## Work task
Your answer should consist of the lines in the listing that hold "down".

## Raw data
########################################

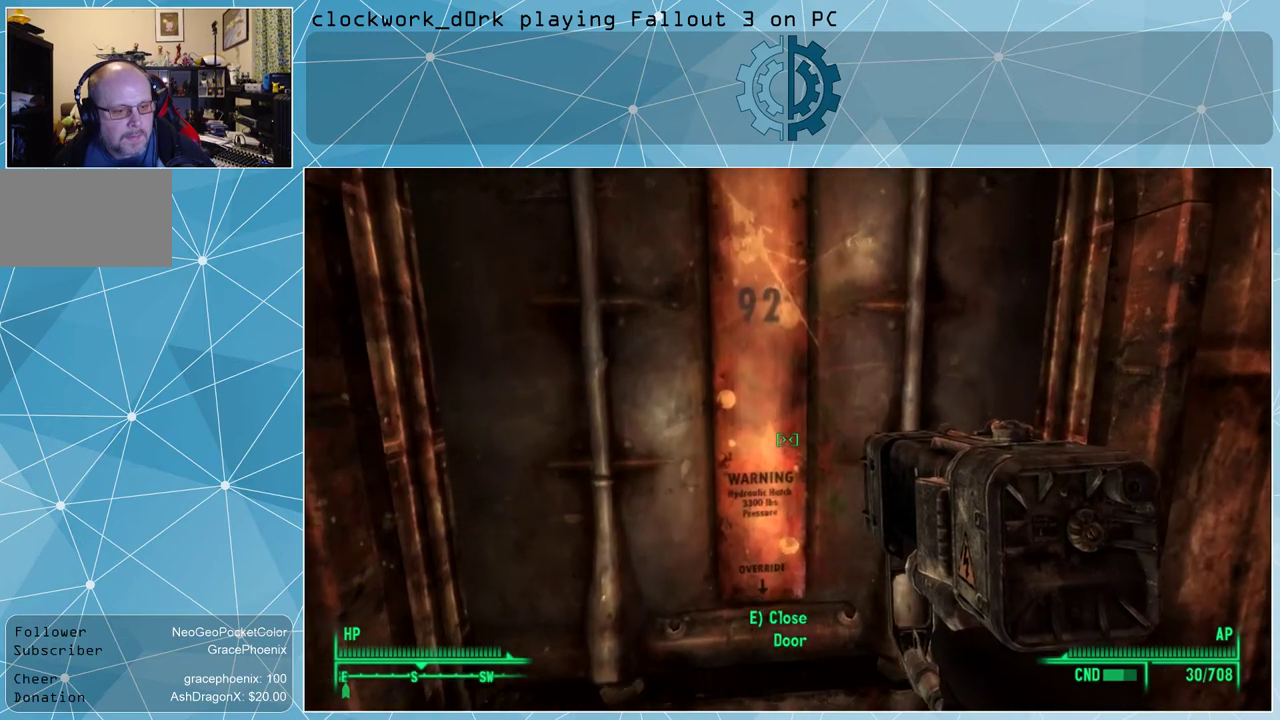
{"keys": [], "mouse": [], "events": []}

########################################

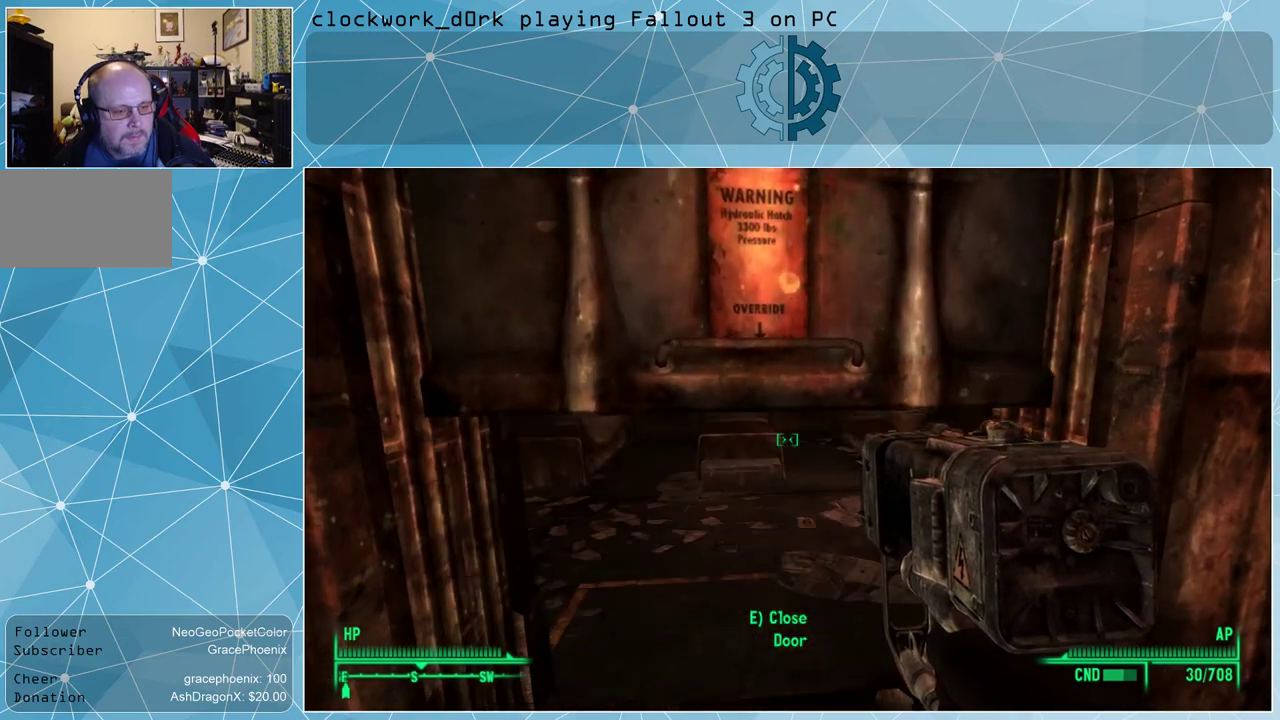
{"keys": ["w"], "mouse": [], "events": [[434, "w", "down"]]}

########################################

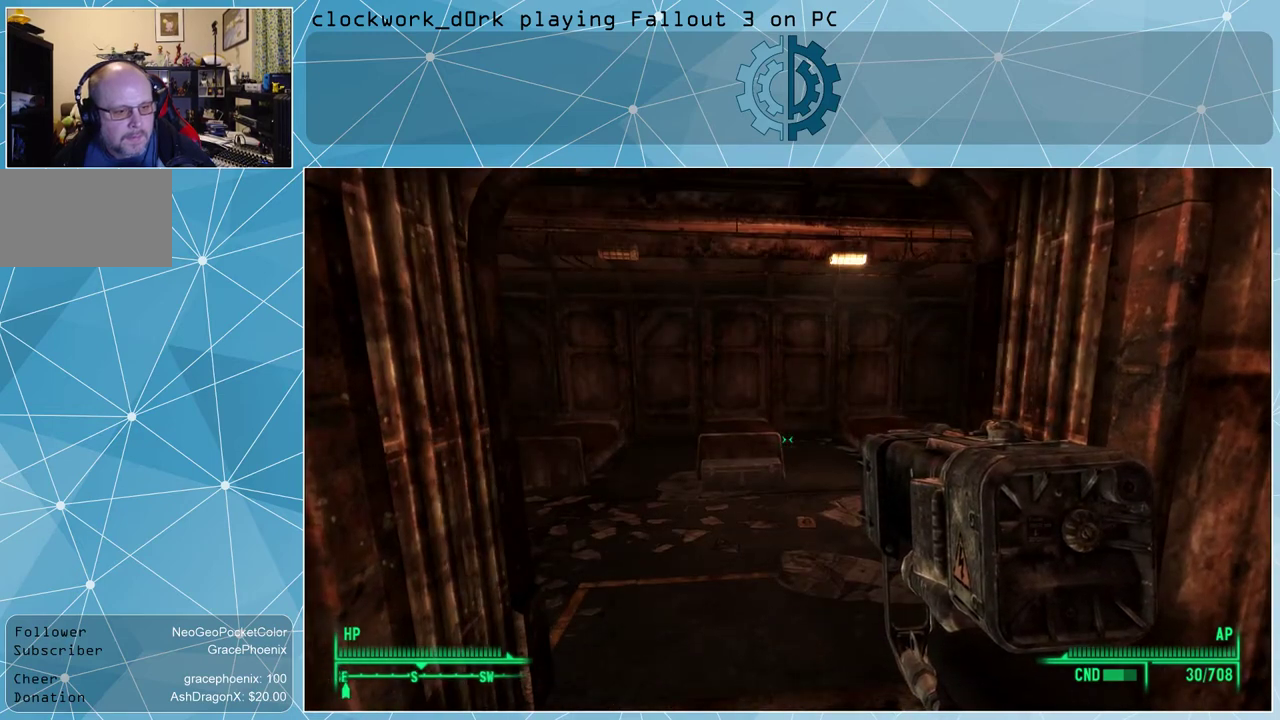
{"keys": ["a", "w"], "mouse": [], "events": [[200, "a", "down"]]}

########################################

## Response for this exercise
{"keys": ["w"], "mouse": [], "events": [[434, "w", "down"]]}
{"keys": ["a", "w"], "mouse": [], "events": [[200, "a", "down"]]}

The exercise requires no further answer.